Rewrite the records between the lines holding "determined by: Norris, James N." and "island: Carrie Bow Cay", inclusive, changing "country" to "nation" and leaving everything else as it is.

+++

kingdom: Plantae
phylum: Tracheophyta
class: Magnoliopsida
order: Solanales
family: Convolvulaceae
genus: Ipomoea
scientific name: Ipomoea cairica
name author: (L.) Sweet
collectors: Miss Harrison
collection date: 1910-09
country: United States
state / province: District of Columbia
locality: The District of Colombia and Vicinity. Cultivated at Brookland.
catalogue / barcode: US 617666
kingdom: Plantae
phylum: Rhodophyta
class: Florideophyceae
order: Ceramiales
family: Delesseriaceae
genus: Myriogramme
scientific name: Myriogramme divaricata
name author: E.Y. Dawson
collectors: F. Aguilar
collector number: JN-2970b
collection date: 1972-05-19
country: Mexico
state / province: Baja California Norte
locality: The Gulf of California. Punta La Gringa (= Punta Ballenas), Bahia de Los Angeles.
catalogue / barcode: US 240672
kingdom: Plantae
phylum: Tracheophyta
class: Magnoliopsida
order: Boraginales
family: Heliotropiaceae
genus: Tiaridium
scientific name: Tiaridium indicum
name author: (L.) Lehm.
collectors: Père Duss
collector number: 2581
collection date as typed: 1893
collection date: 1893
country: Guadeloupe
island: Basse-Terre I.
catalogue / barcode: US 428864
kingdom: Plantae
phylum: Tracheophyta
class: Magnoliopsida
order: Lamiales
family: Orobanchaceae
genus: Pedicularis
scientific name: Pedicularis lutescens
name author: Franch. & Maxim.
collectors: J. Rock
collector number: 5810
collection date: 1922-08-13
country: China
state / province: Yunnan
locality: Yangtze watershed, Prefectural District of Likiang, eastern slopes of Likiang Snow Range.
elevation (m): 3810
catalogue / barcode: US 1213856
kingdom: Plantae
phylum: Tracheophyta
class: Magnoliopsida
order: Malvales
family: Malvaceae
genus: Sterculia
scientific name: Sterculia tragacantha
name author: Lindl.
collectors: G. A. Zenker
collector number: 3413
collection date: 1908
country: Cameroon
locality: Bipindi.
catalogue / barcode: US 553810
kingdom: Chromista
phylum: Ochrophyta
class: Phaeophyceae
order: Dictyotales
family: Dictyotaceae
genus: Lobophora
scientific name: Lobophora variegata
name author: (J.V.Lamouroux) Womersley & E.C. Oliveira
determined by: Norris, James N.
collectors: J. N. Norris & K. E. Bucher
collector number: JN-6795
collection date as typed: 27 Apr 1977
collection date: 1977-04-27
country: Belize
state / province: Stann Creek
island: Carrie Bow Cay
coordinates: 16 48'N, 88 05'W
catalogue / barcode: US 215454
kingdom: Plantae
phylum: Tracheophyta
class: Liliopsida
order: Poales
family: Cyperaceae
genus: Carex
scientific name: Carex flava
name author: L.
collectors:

+++

> [Problem solution]
determined by: Norris, James N.
collectors: J. N. Norris & K. E. Bucher
collector number: JN-6795
collection date as typed: 27 Apr 1977
collection date: 1977-04-27
nation: Belize
state / province: Stann Creek
island: Carrie Bow Cay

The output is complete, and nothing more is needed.